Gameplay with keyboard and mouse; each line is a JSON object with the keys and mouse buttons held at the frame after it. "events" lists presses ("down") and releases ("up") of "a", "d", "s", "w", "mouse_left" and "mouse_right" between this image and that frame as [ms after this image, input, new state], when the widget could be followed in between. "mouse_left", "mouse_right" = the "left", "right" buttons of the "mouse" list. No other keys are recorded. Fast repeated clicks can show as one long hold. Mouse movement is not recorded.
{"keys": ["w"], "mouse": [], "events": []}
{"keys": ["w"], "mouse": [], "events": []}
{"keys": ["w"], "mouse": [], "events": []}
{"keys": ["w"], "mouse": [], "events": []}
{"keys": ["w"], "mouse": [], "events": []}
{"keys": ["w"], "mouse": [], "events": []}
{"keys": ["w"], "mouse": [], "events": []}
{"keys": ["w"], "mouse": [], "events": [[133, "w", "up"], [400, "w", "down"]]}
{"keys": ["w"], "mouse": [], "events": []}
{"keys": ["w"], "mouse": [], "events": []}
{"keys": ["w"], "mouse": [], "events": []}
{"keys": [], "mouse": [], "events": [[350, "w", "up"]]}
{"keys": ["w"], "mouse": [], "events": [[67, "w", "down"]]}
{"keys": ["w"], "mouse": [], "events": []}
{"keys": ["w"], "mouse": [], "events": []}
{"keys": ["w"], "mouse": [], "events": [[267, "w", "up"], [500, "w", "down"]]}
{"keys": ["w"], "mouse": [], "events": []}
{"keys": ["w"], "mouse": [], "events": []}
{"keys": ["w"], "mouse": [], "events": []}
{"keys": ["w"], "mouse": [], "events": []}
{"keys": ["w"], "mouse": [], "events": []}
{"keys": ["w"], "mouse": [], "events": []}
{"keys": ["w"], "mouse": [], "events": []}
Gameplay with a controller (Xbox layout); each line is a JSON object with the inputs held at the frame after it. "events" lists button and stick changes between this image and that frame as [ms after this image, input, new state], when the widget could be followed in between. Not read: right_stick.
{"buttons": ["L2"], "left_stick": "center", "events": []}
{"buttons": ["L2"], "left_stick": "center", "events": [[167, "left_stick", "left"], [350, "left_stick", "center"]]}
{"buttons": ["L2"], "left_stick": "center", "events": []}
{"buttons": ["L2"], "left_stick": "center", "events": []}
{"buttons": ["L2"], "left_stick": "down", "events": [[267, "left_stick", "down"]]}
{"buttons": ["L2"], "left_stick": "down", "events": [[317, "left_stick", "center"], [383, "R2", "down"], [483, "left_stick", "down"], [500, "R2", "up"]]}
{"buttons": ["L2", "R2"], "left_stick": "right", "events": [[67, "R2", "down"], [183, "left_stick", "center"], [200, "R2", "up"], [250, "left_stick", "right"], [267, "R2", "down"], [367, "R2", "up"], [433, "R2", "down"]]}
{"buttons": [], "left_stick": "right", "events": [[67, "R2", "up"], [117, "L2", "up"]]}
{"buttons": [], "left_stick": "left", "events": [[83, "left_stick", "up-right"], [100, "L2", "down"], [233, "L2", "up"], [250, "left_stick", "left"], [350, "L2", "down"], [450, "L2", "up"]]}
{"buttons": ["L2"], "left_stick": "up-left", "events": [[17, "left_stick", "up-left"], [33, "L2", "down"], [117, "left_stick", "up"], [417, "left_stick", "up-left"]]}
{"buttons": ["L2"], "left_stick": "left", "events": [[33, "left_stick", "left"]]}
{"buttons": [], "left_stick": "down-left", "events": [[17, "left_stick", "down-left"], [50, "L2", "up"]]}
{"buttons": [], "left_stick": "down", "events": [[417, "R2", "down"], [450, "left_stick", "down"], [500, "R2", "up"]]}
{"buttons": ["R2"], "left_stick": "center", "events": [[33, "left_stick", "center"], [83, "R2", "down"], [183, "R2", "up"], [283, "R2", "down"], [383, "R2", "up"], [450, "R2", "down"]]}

+ + + + + + +

* **WHAT YOU HAVE TO DO**
Would you restate each line of the material above word for word?

* **YOUR SOLUTION**
Gameplay with keyboard and mouse; each line is a JSON object with the keys and mouse buttons held at the frame after it. "events" lists presses ("down") and releases ("up") of "a", "d", "s", "w", "mouse_left" and "mouse_right" between this image and that frame as [ms after this image, input, new state], when the widget could be followed in between. "mouse_left", "mouse_right" = the "left", "right" buttons of the "mouse" list. No other keys are recorded. Fast repeated clicks can show as one long hold. Mouse movement is not recorded.
{"keys": ["w"], "mouse": [], "events": []}
{"keys": ["w"], "mouse": [], "events": []}
{"keys": ["w"], "mouse": [], "events": []}
{"keys": ["w"], "mouse": [], "events": []}
{"keys": ["w"], "mouse": [], "events": []}
{"keys": ["w"], "mouse": [], "events": []}
{"keys": ["w"], "mouse": [], "events": []}
{"keys": ["w"], "mouse": [], "events": [[133, "w", "up"], [400, "w", "down"]]}
{"keys": ["w"], "mouse": [], "events": []}
{"keys": ["w"], "mouse": [], "events": []}
{"keys": ["w"], "mouse": [], "events": []}
{"keys": [], "mouse": [], "events": [[350, "w", "up"]]}
{"keys": ["w"], "mouse": [], "events": [[67, "w", "down"]]}
{"keys": ["w"], "mouse": [], "events": []}
{"keys": ["w"], "mouse": [], "events": []}
{"keys": ["w"], "mouse": [], "events": [[267, "w", "up"], [500, "w", "down"]]}
{"keys": ["w"], "mouse": [], "events": []}
{"keys": ["w"], "mouse": [], "events": []}
{"keys": ["w"], "mouse": [], "events": []}
{"keys": ["w"], "mouse": [], "events": []}
{"keys": ["w"], "mouse": [], "events": []}
{"keys": ["w"], "mouse": [], "events": []}
{"keys": ["w"], "mouse": [], "events": []}
Gameplay with a controller (Xbox layout); each line is a JSON object with the inputs held at the frame after it. "events" lists button and stick changes between this image and that frame as [ms after this image, input, new state], when the widget could be followed in between. Not read: right_stick.
{"buttons": ["L2"], "left_stick": "center", "events": []}
{"buttons": ["L2"], "left_stick": "center", "events": [[167, "left_stick", "left"], [350, "left_stick", "center"]]}
{"buttons": ["L2"], "left_stick": "center", "events": []}
{"buttons": ["L2"], "left_stick": "center", "events": []}
{"buttons": ["L2"], "left_stick": "down", "events": [[267, "left_stick", "down"]]}
{"buttons": ["L2"], "left_stick": "down", "events": [[317, "left_stick", "center"], [383, "R2", "down"], [483, "left_stick", "down"], [500, "R2", "up"]]}
{"buttons": ["L2", "R2"], "left_stick": "right", "events": [[67, "R2", "down"], [183, "left_stick", "center"], [200, "R2", "up"], [250, "left_stick", "right"], [267, "R2", "down"], [367, "R2", "up"], [433, "R2", "down"]]}
{"buttons": [], "left_stick": "right", "events": [[67, "R2", "up"], [117, "L2", "up"]]}
{"buttons": [], "left_stick": "left", "events": [[83, "left_stick", "up-right"], [100, "L2", "down"], [233, "L2", "up"], [250, "left_stick", "left"], [350, "L2", "down"], [450, "L2", "up"]]}
{"buttons": ["L2"], "left_stick": "up-left", "events": [[17, "left_stick", "up-left"], [33, "L2", "down"], [117, "left_stick", "up"], [417, "left_stick", "up-left"]]}
{"buttons": ["L2"], "left_stick": "left", "events": [[33, "left_stick", "left"]]}
{"buttons": [], "left_stick": "down-left", "events": [[17, "left_stick", "down-left"], [50, "L2", "up"]]}
{"buttons": [], "left_stick": "down", "events": [[417, "R2", "down"], [450, "left_stick", "down"], [500, "R2", "up"]]}
{"buttons": ["R2"], "left_stick": "center", "events": [[33, "left_stick", "center"], [83, "R2", "down"], [183, "R2", "up"], [283, "R2", "down"], [383, "R2", "up"], [450, "R2", "down"]]}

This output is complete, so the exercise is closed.